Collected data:
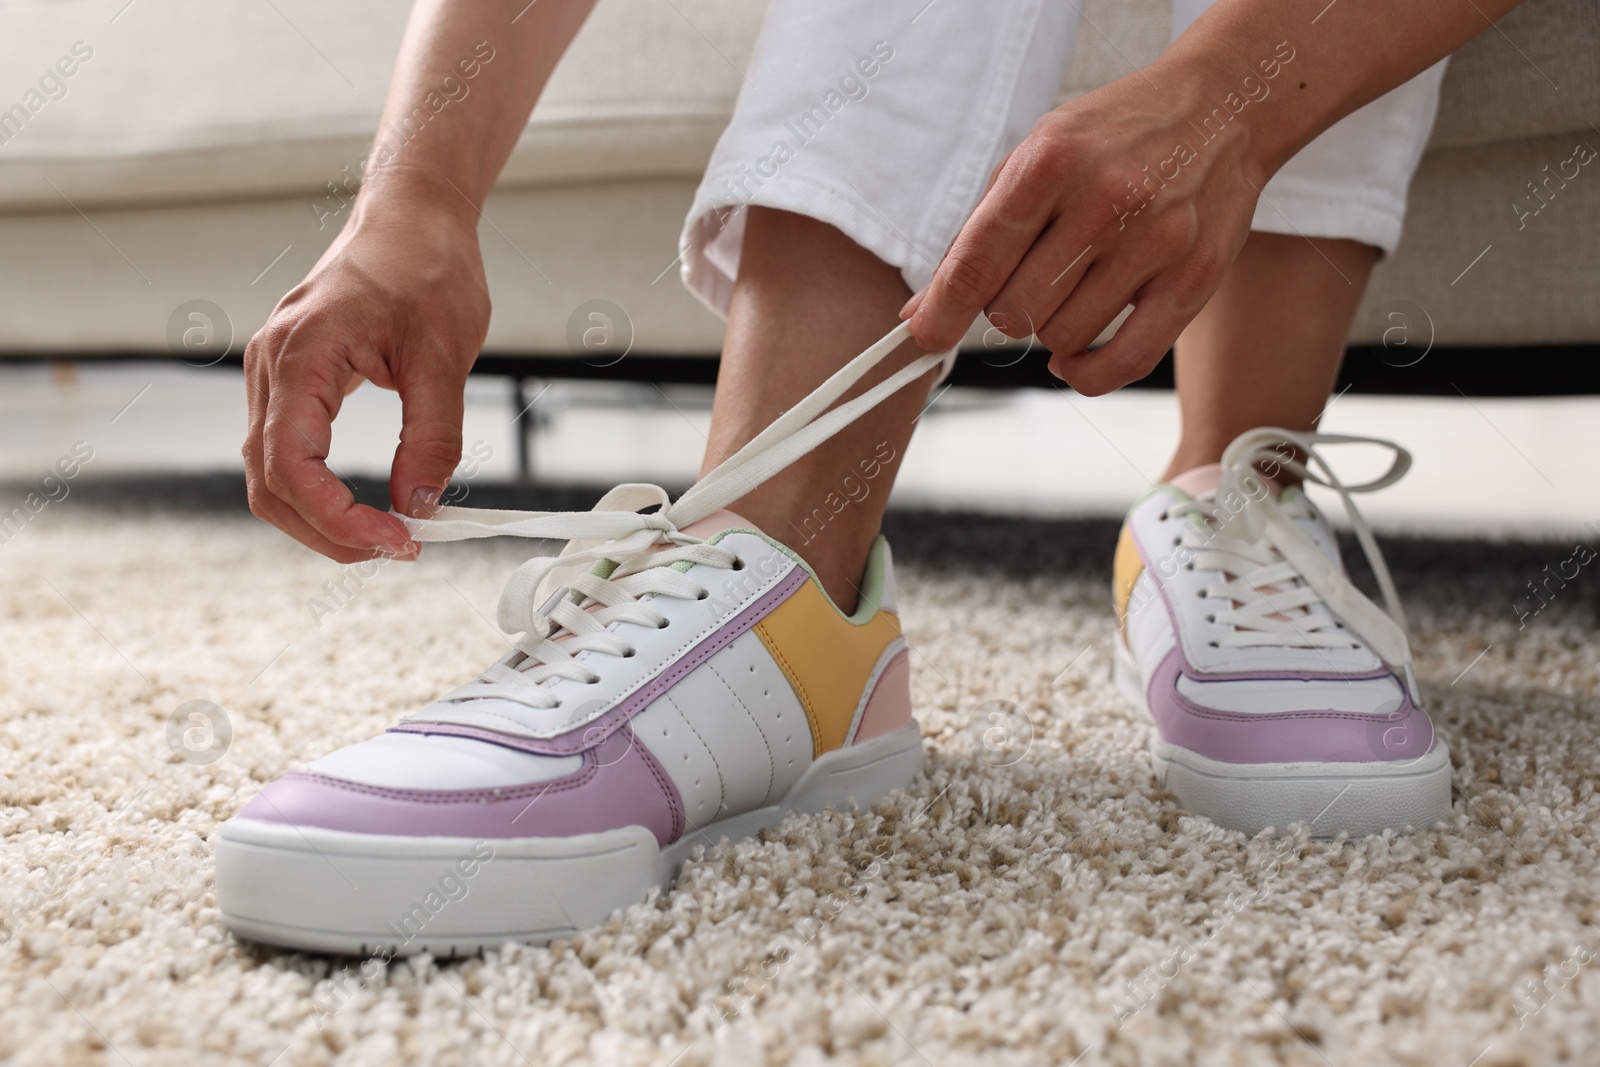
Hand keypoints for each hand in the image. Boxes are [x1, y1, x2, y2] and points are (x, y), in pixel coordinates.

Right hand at [242, 179, 489, 561]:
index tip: (397, 540)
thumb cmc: (426, 265)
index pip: (291, 467)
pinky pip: (286, 451)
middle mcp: (271, 367)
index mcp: (301, 356)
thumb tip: (420, 506)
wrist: (412, 215)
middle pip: (268, 483)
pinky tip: (364, 505)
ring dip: (320, 517)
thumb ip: (433, 437)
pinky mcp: (292, 379)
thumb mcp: (445, 356)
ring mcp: (275, 373)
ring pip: (270, 473)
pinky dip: (318, 489)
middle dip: (327, 531)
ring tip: (386, 534)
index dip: (339, 519)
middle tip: (397, 549)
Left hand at [901, 60, 1263, 394]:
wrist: (1223, 107)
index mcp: (1051, 161)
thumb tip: (921, 311)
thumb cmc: (1114, 135)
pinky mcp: (1194, 279)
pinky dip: (1087, 374)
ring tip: (1071, 289)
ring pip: (1062, 338)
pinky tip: (1075, 359)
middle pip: (1015, 310)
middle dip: (1004, 309)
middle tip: (1027, 280)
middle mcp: (1104, 200)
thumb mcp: (1036, 155)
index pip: (977, 261)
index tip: (923, 338)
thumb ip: (976, 232)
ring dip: (1051, 330)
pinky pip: (1125, 362)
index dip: (941, 312)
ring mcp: (1154, 242)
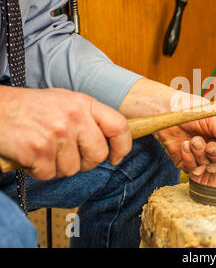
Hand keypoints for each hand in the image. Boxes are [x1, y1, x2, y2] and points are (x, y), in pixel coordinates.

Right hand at [0, 87, 131, 179]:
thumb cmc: (31, 107)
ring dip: (58, 166)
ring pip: (72, 169)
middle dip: (85, 162)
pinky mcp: (39, 150)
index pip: (119, 126)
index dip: (122, 146)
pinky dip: (39, 170)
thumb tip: (112, 139)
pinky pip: (49, 174)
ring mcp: (57, 134)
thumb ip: (90, 118)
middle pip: (98, 155)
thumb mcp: (67, 101)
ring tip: (45, 150)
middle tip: (69, 155)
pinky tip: (32, 155)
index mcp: (84, 104)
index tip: (116, 156)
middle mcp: (74, 117)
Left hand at [155, 114, 215, 187]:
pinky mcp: (187, 163)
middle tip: (209, 144)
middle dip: (215, 154)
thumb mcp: (215, 119)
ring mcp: (201, 157)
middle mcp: (215, 149)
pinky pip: (192, 170)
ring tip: (193, 140)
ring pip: (208, 168)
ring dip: (200, 154)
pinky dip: (189, 158)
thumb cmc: (193, 109)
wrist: (167, 111)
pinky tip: (185, 145)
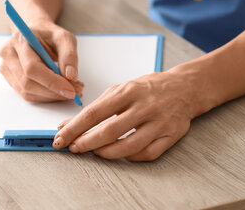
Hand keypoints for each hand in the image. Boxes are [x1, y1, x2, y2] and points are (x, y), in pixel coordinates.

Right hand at [0, 21, 83, 101]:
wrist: (35, 34)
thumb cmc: (49, 35)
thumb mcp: (64, 38)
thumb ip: (69, 55)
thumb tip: (71, 76)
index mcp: (20, 39)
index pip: (32, 68)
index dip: (52, 82)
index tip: (71, 90)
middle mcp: (8, 54)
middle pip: (28, 83)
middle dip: (54, 92)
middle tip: (75, 92)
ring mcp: (6, 67)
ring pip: (27, 92)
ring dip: (51, 96)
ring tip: (69, 89)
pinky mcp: (9, 78)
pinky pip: (27, 94)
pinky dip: (45, 96)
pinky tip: (57, 90)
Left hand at [52, 70, 197, 160]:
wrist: (184, 88)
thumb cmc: (147, 88)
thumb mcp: (120, 90)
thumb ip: (95, 107)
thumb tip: (67, 125)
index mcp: (128, 91)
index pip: (94, 113)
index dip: (74, 128)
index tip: (60, 137)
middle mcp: (144, 107)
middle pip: (109, 131)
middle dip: (86, 143)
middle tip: (73, 148)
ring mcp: (159, 122)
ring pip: (128, 146)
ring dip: (106, 153)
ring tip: (94, 151)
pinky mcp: (170, 136)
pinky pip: (147, 154)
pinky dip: (130, 157)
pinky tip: (120, 153)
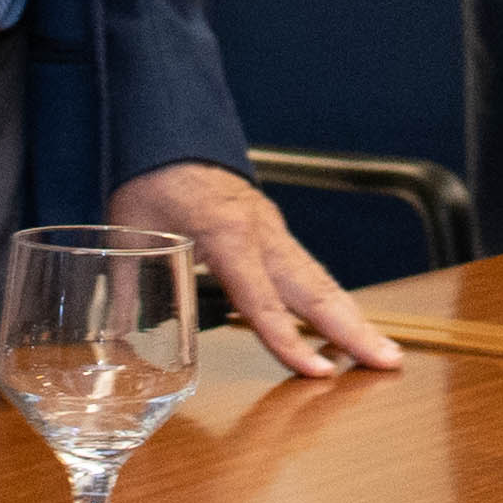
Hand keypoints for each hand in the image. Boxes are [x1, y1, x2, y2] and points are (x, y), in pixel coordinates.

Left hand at [107, 160, 407, 378]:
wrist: (171, 130)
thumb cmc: (151, 178)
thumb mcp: (130, 231)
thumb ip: (128, 288)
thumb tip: (114, 340)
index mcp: (226, 234)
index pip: (262, 300)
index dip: (289, 340)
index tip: (319, 372)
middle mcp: (262, 234)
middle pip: (313, 290)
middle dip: (353, 330)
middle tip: (388, 363)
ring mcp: (273, 231)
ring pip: (320, 280)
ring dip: (354, 318)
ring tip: (385, 354)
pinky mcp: (274, 232)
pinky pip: (310, 270)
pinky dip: (334, 300)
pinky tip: (349, 326)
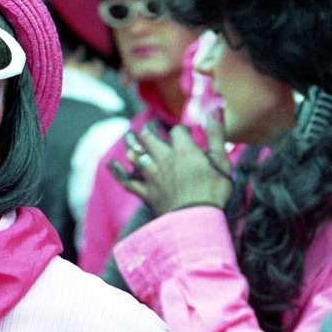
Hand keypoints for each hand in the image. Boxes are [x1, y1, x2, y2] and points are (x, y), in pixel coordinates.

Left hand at [109, 113, 232, 214]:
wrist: (197, 221)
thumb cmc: (213, 192)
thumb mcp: (221, 161)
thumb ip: (216, 135)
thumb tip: (214, 110)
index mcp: (183, 150)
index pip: (177, 131)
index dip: (181, 130)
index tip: (185, 133)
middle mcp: (163, 159)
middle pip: (149, 137)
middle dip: (149, 129)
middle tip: (151, 126)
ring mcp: (152, 175)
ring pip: (135, 154)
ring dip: (131, 143)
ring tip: (129, 136)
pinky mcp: (145, 192)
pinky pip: (127, 180)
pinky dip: (117, 172)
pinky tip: (110, 164)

* _TASK TO COMPLETE_: Pull every line with the string "Right" from the data above.

* _SOLVED EXERCISE_:
Right hand at [242, 179, 489, 561]:
Right hand at [0, 87, 131, 179]:
Right hand at [0, 21, 83, 101]:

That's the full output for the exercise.